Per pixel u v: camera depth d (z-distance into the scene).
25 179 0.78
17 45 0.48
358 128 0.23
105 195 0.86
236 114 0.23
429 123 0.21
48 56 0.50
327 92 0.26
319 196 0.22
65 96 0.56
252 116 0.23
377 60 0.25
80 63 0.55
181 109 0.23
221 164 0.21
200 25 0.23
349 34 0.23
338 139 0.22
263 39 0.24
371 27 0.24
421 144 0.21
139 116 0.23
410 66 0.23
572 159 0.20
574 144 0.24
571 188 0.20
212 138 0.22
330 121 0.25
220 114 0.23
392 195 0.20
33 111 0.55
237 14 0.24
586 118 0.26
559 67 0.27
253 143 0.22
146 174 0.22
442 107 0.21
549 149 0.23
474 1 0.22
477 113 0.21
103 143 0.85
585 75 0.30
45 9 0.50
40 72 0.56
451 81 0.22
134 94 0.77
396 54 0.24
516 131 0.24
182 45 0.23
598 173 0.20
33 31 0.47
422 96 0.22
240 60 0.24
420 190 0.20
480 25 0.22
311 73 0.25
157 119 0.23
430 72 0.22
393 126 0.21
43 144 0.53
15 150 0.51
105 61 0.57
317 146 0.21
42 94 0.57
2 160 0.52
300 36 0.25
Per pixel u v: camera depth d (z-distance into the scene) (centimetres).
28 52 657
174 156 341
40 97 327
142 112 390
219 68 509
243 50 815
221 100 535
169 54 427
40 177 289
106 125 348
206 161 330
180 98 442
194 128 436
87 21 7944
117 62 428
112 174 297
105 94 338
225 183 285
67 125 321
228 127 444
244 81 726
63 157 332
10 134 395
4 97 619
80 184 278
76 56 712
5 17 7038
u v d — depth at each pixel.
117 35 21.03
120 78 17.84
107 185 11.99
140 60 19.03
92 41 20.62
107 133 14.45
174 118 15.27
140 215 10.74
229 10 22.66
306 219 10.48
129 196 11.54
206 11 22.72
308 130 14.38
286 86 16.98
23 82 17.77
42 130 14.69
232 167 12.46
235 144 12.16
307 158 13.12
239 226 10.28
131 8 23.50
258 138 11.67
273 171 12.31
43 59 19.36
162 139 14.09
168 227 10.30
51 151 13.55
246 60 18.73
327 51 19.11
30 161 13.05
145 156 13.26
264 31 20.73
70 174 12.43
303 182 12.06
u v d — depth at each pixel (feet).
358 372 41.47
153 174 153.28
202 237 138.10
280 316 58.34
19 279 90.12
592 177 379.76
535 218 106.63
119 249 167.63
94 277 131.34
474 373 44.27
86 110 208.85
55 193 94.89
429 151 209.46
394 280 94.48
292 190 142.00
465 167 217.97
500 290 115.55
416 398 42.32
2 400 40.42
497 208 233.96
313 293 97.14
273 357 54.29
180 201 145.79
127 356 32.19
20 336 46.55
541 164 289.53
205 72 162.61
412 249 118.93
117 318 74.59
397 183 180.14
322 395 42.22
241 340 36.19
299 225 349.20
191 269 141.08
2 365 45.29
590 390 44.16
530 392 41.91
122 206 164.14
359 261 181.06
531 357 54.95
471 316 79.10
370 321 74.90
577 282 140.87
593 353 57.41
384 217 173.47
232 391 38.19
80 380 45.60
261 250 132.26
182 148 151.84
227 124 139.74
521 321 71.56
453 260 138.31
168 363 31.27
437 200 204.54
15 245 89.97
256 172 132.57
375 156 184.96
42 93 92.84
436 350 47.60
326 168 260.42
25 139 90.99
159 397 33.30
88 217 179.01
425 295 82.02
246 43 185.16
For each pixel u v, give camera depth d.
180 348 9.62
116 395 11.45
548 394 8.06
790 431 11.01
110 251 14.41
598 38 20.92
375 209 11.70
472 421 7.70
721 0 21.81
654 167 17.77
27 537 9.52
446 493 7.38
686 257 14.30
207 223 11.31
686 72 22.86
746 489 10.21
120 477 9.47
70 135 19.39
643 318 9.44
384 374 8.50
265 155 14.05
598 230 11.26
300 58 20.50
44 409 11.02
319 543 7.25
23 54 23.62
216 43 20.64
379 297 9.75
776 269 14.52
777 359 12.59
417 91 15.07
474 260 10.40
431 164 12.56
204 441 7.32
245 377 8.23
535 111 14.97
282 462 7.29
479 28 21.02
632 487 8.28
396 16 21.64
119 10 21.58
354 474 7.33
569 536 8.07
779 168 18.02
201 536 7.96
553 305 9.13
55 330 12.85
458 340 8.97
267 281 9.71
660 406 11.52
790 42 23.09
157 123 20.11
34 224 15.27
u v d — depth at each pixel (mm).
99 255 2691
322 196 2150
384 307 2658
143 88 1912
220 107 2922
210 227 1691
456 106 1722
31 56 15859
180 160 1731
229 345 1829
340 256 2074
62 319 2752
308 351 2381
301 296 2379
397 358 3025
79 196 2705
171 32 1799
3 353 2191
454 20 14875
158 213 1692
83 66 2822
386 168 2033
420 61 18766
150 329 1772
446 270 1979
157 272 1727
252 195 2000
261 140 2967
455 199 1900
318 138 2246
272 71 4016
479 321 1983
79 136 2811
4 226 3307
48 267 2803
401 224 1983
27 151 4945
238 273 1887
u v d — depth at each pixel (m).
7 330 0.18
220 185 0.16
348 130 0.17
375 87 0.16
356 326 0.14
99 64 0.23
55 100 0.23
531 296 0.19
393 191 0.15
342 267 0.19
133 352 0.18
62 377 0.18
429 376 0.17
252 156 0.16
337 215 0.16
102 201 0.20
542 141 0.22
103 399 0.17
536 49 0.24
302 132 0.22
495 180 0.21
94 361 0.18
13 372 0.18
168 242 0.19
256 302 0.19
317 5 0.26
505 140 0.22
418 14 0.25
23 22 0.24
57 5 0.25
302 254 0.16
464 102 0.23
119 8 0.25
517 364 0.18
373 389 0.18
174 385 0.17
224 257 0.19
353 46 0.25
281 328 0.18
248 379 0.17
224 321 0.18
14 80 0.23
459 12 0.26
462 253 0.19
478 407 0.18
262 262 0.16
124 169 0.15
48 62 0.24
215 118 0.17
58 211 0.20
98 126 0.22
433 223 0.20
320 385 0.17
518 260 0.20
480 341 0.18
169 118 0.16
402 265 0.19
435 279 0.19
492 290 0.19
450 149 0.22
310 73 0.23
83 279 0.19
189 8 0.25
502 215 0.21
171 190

:: Required action ::
Output all of the data exactly as given.

:: Solution for this problem ::
Per pixel u v: camera depth d (z-distance into the scene).
25 179 0.78
17 45 0.48
358 128 0.23
105 195 0.86
236 114 0.23
429 123 0.21
48 56 0.50
327 92 0.26
319 196 0.22
65 96 0.56
252 116 0.23
377 60 0.25
80 63 0.55
181 109 0.23
221 164 0.21
200 25 0.23
349 34 0.23
338 139 0.22
263 39 0.24
371 27 0.24
421 144 0.21
139 116 0.23
410 66 0.23
572 159 0.20
574 144 0.24
571 188 0.20
212 138 0.22
330 121 0.25
220 114 0.23
392 195 0.20
33 111 0.55
237 14 0.24
586 118 0.26
559 67 0.27
253 143 0.22
146 174 0.22
442 107 0.21
549 149 0.23
474 1 0.22
477 113 0.21
103 143 0.85
585 75 0.30
45 9 0.50
40 72 0.56
451 81 0.22
134 94 0.77
396 54 0.24
516 131 0.24
182 45 0.23
598 173 0.20
33 31 0.47
422 96 0.22
240 60 0.24
420 190 0.20
480 25 0.22
311 73 0.25
157 119 0.23
430 72 0.22
393 126 0.21
43 144 0.53
15 150 0.51
105 61 0.57
317 146 0.21
42 94 0.57
2 160 0.52
300 36 0.25
Per pixel u v: camera depth d (z-distance into the scene) (centimetres).
28 52 657
174 156 341
40 97 327
142 112 390
219 68 509
243 50 815
221 100 535
169 54 427
40 177 289
106 125 348
206 161 330
180 98 442
194 128 436
87 21 7944
117 62 428
112 174 297
105 94 338
225 183 285
67 125 321
228 127 444
244 81 726
63 157 332
10 134 395
4 97 619
80 184 278
76 56 712
5 17 7038
u v d — depth at each pixel.
117 35 21.03
120 78 17.84
107 185 11.99
140 60 19.03
92 41 20.62
107 133 14.45
174 118 15.27
140 215 10.74
229 10 22.66
306 219 10.48
129 196 11.54
206 11 22.72
308 130 14.38
286 86 16.98
23 82 17.77
42 130 14.69
232 167 12.46
235 144 12.16
307 158 13.12
239 226 10.28
131 8 23.50
258 138 11.67
273 171 12.31
43 59 19.36
162 139 14.09
168 227 10.30
51 151 13.55
246 60 18.73
327 51 19.11
30 161 13.05
145 156 13.26
264 31 20.73
70 174 12.43
303 182 12.06
u v d — depth at each pixel (feet).
358 372 41.47
153 174 153.28
202 237 138.10
280 316 58.34
19 279 90.12
592 177 379.76
535 218 106.63
119 249 167.63
94 277 131.34
474 373 44.27
86 110 208.85
55 193 94.89
429 151 209.46
394 280 94.48
292 190 142.00
465 167 217.97
500 290 115.55
416 398 42.32
2 400 40.42
497 208 233.96
313 293 97.14
273 357 54.29
180 201 145.79
127 356 32.19
20 336 46.55
541 164 289.53
205 72 162.61
412 249 118.93
117 318 74.59
397 183 180.14
322 395 42.22
241 340 36.19
299 225 349.20
191 269 141.08
2 365 45.29
590 390 44.16
530 392 41.91
122 206 164.14
359 261 181.06
531 357 54.95
471 316 79.10
370 321 74.90
577 282 140.87
593 353 57.41
384 217 173.47
232 391 38.19
80 380 45.60
261 250 132.26
182 148 151.84
227 124 139.74
521 321 71.56
453 260 138.31
168 363 31.27
437 200 204.54
15 245 89.97
256 172 132.57
375 156 184.96
42 93 92.84
436 350 47.60
326 168 260.42
25 139 90.99
159 397 33.30
88 217 179.01
425 295 82.02
246 43 185.16
For each pixel u v, give camera depth d.
180 348 9.62
116 395 11.45
548 394 8.06
790 431 11.01
110 251 14.41
598 38 20.92
375 209 11.70
472 421 7.70
721 0 21.81
654 167 17.77
27 537 9.52
446 493 7.38
686 257 14.30
207 223 11.31
686 72 22.86
746 489 10.21
120 477 9.47
70 135 19.39
643 318 9.44
384 374 8.50
265 155 14.05
598 230 11.26
300 58 20.50
44 409 11.02
319 543 7.25
23 54 23.62
216 43 20.64
379 297 9.75
776 269 14.52
777 359 12.59
417 91 15.07
474 260 10.40
431 164 12.56
204 441 7.32
245 377 8.23
535 111 14.97
282 462 7.29
479 28 21.02
632 487 8.28
396 16 21.64
119 10 21.58
354 474 7.33
569 536 8.07
779 168 18.02
201 536 7.96
553 305 9.13
55 330 12.85
458 340 8.97
267 281 9.71
660 406 11.52
790 42 23.09
157 123 20.11
34 224 15.27
u v d — depth at each pixel (mm).
99 255 2691
322 196 2150
384 307 2658
143 88 1912
220 107 2922
210 227 1691
456 106 1722
31 56 15859
180 160 1731
229 345 1829
340 256 2074
62 319 2752
308 351 2381
301 296 2379
397 358 3025
79 196 2705
171 32 1799
3 353 2191
454 20 14875
158 213 1692
83 66 2822
386 168 2033
420 61 18766
150 329 1772
446 270 1979
157 272 1727
252 195 2000
261 140 2967
455 199 1900
318 138 2246
272 71 4016
479 321 1983
79 136 2811
4 226 3307
48 267 2803
401 224 1983
27 151 4945
238 273 1887
u v d — depth at each pixel (m).
7 330 0.18
220 185 0.16
348 130 0.17
375 87 0.16
356 326 0.14
99 64 0.23
55 100 0.23
531 296 0.19
393 191 0.15
342 267 0.19
133 352 0.18
62 377 0.18
429 376 0.17
252 156 0.16
337 215 0.16
102 201 0.20
542 141 0.22
103 399 0.17
536 49 0.24
302 132 0.22
495 180 0.21
94 361 0.18
13 372 0.18
168 242 0.19
256 302 0.19
317 5 0.26
505 140 0.22
418 14 0.25
23 22 0.24
57 5 0.25
302 254 0.16
464 102 0.23
119 8 0.25
517 364 0.18
373 389 0.18
174 385 0.17
224 257 0.19
353 46 0.25
281 328 0.18
248 379 0.17
224 321 0.18
14 80 0.23
459 12 0.26
462 253 0.19
478 407 0.18
262 262 0.16
124 169 0.15
48 62 0.24
215 118 0.17
58 211 0.20
98 126 0.22
433 223 0.20
320 385 0.17
518 260 0.20
480 341 0.18
169 118 0.16
402 265 0.19
435 279 0.19
492 290 0.19
450 149 0.22
310 73 0.23
83 279 0.19
189 8 0.25
502 215 0.21
171 190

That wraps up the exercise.